Your goal: Write out every line of the material below without changing anything, and leave the pictures out of your answer.

[Listed records Boundary: Start]

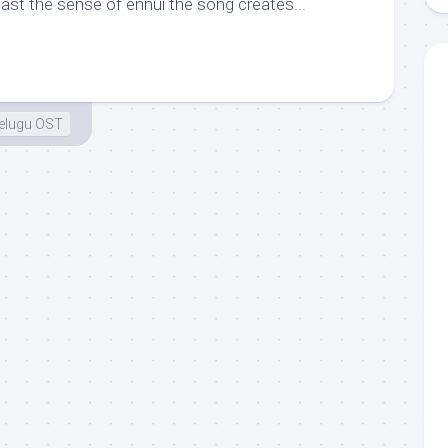
ast the sense of ennui the song creates...
elugu OST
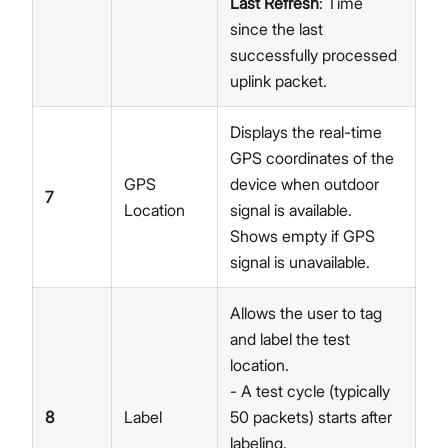
Last Refresh
: Time
since the last
successfully processed
uplink packet.
Displays the real-time
GPS coordinates of the
GPS
device when outdoor
7
Location
signal is available.
Shows empty if GPS
signal is unavailable.
Allows the user to tag
and label the test
location.
- A test cycle (typically
8
Label
50 packets) starts after
labeling.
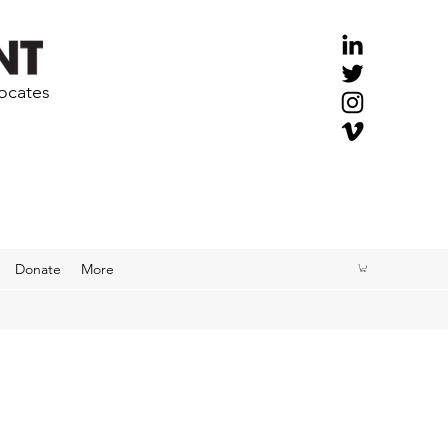
vocates
Donate
More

[Listed records Boundary: End]

Written answer:
ast the sense of ennui the song creates...
elugu OST
Last Refresh
: Time
since the last
successfully processed
uplink packet.
Displays the real-time
GPS coordinates of the
GPS
device when outdoor
7
Location
signal is available.
Shows empty if GPS
signal is unavailable.
Allows the user to tag
and label the test
location.
- A test cycle (typically
8
Label
50 packets) starts after
labeling.
vocates
Donate
More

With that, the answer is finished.